Les règles ne changent pas. Leur application, si.
Premier malentendu à lever : être indépendant ne te soumet pas à des règles différentes. Le plafond des 35 % d'endettement, la durée maximale, le reste à vivre — tout cela s'applique exactement pareil que pour un salarié.
Ce qui change, c'est le travail d'établissement du revenu. Un salarié apporte un bulletin de paie : le chiffre est immédiat, incontestable. Toi, tu apportes des comptes — et il revient à la banque de reconstituer un revenu mensuel stable et durable à partir de documents qui n'ont pas été faits pour ça.
C'est un travail d'interprétation. Et là où il y a interprétation, il y a marge de manœuvre — dans les deux sens.
Combien d'exercices, et ce que ça implique
La règle générale est trois exercices comptables complets. Certains établissements descendent à deux pour des activités jugées peu risquées et rapidement rentables — les professions médicales et juridiques sont les cas les plus fréquemment cités.
Concrètement, cela veut dire qu'une activité créée il y a moins de deux ans se heurte à un mur presque partout, quelle que soit sa rentabilité actuelle. Ce n'est pas un jugement sur ton projet : c'est une exigence d'historique.
Quel revenu la banque retient exactement
Ni ton chiffre d'affaires, ni ton résultat comptable. Ce qu'elle retient, c'est ce que tu t'es réellement versé.
Selon ta structure, cela recouvre :
- Ta rémunération de gérant effectivement perçue
- Ton bénéfice imposable (BIC, BNC) pour une entreprise individuelle
- Le tout moyenné sur deux ou trois exercices, selon l'établissement
Le cas des dividendes mérite une mention à part : leur traitement varie fortement d'une banque à l'autre. Certaines les intègrent s'ils sont réguliers et documentés sur plusieurs années ; d'autres les écartent, ou n'en retiennent qu'une fraction, au motif qu'ils ne sont pas garantis. C'est un point à poser explicitement dès le premier rendez-vous plutôt qu'à découvrir à l'instruction du dossier.
Les pièces à réunir
- Bilans et comptes de résultat des deux ou trois derniers exercices
- Avis d'imposition correspondants
- Relevés URSSAF récents, pour vérifier que tu es à jour de tes cotisations
- Relevés du compte professionnel, en plus des comptes personnels
- Un Kbis ou justificatif d'immatriculation à jour
Le piège que presque personne n'anticipe
C'est le point le plus important de cette page, et celui qui coûte le plus cher.

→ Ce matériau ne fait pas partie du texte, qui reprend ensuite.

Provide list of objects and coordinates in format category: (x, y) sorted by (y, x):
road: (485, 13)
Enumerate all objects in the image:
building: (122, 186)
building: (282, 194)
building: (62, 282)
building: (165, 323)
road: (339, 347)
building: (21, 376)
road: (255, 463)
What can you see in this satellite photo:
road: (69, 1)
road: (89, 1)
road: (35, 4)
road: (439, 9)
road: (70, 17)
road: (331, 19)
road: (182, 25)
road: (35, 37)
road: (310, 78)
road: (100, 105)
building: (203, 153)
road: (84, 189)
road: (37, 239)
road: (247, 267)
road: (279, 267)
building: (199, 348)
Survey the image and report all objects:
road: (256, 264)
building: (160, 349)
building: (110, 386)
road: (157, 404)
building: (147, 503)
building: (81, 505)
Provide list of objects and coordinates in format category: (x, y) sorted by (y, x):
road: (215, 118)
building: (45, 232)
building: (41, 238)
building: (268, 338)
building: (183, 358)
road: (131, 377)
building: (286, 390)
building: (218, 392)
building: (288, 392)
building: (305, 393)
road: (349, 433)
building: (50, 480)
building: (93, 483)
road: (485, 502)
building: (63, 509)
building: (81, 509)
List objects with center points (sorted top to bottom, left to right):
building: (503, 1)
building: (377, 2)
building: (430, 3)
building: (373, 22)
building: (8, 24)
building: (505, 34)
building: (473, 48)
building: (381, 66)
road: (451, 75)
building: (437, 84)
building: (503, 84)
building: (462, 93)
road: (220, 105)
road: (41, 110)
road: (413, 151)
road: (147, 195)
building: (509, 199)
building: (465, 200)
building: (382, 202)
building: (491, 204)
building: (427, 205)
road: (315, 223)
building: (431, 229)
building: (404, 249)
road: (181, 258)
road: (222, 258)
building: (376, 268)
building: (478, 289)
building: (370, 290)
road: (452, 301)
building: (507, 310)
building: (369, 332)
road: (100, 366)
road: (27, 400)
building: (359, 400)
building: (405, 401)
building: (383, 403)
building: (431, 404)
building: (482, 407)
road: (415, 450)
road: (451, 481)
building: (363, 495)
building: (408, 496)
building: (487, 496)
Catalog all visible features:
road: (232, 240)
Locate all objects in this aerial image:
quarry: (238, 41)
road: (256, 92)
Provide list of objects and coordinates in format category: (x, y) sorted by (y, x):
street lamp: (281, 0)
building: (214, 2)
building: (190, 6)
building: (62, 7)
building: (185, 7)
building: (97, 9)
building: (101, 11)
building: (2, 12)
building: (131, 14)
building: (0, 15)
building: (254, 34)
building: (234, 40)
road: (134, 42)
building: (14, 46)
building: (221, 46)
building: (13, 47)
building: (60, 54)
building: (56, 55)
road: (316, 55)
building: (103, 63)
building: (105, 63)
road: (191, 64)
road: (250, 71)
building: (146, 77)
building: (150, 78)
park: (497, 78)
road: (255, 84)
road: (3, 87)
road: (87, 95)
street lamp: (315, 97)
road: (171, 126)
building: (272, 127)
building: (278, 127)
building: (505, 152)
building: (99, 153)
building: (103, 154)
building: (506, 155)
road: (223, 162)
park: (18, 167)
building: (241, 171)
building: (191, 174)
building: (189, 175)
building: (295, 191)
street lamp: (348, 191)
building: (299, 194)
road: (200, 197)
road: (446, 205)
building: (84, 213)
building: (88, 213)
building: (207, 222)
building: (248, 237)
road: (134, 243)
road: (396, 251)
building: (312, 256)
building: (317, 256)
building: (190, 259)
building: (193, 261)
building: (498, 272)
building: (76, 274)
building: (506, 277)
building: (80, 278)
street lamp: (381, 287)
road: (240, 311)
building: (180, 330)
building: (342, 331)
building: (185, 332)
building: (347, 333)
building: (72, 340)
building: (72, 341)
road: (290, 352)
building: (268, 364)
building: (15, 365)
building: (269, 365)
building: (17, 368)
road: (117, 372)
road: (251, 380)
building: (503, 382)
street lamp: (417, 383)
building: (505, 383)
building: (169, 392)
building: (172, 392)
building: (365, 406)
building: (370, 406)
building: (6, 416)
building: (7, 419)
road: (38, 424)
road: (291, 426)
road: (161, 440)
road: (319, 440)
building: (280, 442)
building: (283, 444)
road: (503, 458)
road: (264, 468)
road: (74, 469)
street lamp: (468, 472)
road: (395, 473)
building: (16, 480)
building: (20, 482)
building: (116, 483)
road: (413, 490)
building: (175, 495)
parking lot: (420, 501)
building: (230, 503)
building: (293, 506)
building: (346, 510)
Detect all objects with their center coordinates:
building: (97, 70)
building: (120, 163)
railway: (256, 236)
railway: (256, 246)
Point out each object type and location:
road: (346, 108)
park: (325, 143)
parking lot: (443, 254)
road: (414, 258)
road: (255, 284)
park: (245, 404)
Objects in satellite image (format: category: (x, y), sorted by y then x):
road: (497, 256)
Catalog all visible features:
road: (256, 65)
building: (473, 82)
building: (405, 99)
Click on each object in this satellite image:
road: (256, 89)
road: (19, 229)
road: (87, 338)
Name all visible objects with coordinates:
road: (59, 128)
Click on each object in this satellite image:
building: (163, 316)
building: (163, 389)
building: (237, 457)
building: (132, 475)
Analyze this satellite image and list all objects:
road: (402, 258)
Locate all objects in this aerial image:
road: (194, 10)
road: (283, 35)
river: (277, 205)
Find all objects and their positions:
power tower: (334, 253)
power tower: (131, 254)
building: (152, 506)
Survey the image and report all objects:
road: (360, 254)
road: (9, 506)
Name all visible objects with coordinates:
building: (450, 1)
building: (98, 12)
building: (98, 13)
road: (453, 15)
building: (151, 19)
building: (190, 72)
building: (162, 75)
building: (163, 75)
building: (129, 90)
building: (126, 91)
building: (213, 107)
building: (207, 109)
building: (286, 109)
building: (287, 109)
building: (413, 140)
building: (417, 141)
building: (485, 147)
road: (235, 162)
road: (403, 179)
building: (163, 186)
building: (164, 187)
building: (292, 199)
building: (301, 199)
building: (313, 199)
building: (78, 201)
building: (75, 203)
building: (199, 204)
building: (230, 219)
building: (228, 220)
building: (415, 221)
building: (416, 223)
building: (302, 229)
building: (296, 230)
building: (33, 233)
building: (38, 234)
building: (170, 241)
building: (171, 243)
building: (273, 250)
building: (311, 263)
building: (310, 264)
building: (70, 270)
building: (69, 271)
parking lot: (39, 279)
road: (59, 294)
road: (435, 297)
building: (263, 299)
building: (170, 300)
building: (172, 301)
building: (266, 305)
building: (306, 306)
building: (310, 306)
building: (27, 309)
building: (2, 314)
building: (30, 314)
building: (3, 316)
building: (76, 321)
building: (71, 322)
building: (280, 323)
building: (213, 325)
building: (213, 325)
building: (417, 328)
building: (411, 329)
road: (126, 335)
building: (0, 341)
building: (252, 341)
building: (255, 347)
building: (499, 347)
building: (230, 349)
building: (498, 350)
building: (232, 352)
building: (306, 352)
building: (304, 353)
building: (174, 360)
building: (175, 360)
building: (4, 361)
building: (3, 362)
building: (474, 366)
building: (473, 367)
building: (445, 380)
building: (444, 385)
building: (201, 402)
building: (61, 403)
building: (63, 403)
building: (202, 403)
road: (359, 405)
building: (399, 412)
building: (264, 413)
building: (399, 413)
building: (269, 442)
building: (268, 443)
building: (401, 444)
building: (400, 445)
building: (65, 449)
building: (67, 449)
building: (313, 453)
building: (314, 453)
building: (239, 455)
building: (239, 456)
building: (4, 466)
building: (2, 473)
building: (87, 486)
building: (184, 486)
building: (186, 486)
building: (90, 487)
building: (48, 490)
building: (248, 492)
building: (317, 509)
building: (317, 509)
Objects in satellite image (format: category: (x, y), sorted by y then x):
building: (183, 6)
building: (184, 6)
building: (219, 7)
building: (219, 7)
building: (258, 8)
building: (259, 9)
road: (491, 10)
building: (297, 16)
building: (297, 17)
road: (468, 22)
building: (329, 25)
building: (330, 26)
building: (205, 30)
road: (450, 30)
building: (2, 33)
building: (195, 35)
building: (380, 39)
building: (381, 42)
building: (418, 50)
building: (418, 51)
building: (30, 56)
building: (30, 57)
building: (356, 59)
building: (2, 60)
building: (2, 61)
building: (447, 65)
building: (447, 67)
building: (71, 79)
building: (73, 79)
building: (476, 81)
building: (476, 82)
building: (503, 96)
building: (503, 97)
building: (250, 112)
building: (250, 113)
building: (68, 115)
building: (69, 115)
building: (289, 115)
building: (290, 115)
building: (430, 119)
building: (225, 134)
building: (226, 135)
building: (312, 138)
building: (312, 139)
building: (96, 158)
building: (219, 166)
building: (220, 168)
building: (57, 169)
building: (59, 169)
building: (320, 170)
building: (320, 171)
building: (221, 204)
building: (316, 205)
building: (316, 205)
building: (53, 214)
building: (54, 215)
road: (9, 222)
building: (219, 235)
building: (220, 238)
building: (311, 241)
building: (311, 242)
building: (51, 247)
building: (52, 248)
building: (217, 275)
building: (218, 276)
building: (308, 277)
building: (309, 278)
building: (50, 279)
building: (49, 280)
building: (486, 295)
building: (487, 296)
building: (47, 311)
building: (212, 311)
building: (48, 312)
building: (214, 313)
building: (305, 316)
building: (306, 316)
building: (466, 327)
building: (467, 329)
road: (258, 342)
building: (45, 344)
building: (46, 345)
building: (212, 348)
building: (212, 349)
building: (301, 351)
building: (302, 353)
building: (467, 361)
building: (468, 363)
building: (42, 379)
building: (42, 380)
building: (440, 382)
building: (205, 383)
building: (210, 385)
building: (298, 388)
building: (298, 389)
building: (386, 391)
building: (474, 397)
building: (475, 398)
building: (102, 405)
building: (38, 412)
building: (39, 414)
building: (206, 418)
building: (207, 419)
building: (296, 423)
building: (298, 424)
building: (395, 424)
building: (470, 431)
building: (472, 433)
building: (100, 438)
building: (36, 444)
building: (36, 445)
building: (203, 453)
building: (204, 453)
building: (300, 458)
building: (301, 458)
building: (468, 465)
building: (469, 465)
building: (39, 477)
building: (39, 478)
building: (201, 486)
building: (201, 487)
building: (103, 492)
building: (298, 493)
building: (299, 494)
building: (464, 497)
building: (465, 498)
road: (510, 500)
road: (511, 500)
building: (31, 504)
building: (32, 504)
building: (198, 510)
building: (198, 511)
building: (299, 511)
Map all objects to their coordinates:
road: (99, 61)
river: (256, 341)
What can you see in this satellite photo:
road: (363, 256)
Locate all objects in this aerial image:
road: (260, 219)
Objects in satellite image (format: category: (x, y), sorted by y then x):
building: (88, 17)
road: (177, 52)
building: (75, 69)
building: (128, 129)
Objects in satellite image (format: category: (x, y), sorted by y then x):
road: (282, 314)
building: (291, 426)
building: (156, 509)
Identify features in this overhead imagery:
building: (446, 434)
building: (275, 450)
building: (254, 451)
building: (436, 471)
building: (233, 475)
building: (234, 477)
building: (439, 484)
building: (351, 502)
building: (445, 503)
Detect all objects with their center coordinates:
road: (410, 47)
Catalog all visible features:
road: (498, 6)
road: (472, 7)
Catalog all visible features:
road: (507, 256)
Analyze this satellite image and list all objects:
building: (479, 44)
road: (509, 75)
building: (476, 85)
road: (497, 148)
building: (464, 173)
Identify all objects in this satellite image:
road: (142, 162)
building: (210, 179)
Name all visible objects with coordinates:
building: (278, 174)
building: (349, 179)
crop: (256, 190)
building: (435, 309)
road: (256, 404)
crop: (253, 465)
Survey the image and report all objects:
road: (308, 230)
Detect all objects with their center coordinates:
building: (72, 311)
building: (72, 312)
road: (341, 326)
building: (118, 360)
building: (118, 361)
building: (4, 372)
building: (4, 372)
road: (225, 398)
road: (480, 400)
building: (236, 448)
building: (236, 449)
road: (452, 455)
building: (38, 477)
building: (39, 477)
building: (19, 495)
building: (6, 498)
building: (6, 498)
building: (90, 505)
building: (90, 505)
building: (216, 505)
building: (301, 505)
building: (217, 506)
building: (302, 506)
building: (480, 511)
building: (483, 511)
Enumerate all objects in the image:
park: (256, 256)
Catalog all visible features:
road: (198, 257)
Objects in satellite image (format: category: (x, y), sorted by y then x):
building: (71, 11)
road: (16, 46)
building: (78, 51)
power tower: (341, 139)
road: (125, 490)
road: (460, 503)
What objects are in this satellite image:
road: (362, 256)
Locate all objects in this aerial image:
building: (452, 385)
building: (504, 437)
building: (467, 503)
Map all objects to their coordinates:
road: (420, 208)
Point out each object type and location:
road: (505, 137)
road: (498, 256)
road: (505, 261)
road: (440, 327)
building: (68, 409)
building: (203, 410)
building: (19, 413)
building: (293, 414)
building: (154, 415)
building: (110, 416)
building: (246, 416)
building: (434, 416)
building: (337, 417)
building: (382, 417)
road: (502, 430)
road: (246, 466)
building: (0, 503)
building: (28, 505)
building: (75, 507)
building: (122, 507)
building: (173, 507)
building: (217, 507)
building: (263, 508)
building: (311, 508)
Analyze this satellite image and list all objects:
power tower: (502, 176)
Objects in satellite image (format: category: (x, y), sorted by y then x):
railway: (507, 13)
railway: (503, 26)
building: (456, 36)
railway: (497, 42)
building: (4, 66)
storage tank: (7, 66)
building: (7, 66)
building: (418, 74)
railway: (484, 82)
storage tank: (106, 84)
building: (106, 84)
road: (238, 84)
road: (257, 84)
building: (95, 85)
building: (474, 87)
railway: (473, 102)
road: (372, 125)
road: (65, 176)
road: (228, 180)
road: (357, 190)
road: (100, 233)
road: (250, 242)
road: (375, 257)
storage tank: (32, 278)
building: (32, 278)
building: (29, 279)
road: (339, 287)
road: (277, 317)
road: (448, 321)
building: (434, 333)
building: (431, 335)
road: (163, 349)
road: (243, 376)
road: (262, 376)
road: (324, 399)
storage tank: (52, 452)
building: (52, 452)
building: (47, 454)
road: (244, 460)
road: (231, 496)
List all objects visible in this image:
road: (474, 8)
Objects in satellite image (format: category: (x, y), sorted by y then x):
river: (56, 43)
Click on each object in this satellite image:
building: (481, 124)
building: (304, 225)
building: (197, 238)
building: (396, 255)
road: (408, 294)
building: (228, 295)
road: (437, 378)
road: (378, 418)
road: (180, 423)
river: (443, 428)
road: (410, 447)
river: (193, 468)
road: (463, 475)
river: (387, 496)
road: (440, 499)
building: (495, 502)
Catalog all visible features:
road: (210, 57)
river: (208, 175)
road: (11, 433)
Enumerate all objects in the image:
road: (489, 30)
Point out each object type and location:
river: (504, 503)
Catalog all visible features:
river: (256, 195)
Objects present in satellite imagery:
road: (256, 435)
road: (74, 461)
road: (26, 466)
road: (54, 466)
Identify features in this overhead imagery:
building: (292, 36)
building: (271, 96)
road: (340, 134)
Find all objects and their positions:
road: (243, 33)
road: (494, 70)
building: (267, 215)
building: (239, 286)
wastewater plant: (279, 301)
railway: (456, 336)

La logique fiscale d'un indépendant pousse à minimiser le revenu déclaré : charges maximales, rémunération contenue, résultat optimisé. C'est rationnel — ça réduit l'impôt et les cotisations.
Mais la banque, elle, ne lit que ce revenu déclaré. Un dirigeant dont l'entreprise se porte très bien mais qui s'est volontairement peu rémunéré pendant trois ans présente, aux yeux d'un analyste crédit, le profil d'un revenu faible. Ta trésorerie d'entreprise ne compense pas : ce n'est pas ton revenu personnel.
Capacité d'emprunt du second : ~1 330 €/mois
Soit, sur 25 ans, un écart de budget de plus de 100 000 €
D'où la règle que tout indépendant devrait connaître : si tu envisages d'acheter dans deux ou trois ans, cette décision doit être prise maintenant, avec ton comptable. Remonter sa rémunération l'année précédant la demande ne sert pratiquement à rien, puisque la banque moyenne sur plusieurs exercices. L'arbitrage entre optimisation fiscale et capacité d'emprunt se joue en amont, pas au moment du dossier.
Le ciblage de la banque pèse plus que tu ne crois
C'est le second levier, et il est nettement plus déterminant pour un indépendant que pour un salarié.
Les politiques d'acceptation divergent franchement d'un établissement à l'autre. Certains disposent de conseillers habitués à analyser un bilan comptable et financent volontiers les non-salariés ; d'autres les écartent presque systématiquement — sans que ton dossier soit en cause, simplement parce que leur modèle interne ne sait pas traiter ce type de revenus.
La conséquence est directe : un refus n'est souvent pas un refus de ton dossier, mais un mauvais ciblage. Sur un profil TNS, essuyer un non quelque part puis en conclure que « ça ne passe pas » est une erreur classique — et coûteuse, puisqu'elle conduit parfois à renoncer à un projet qui aurait été financé ailleurs.
Savoir quels établissements financent réellement ton statut est donc le point de départ, avant même de constituer ton dossier.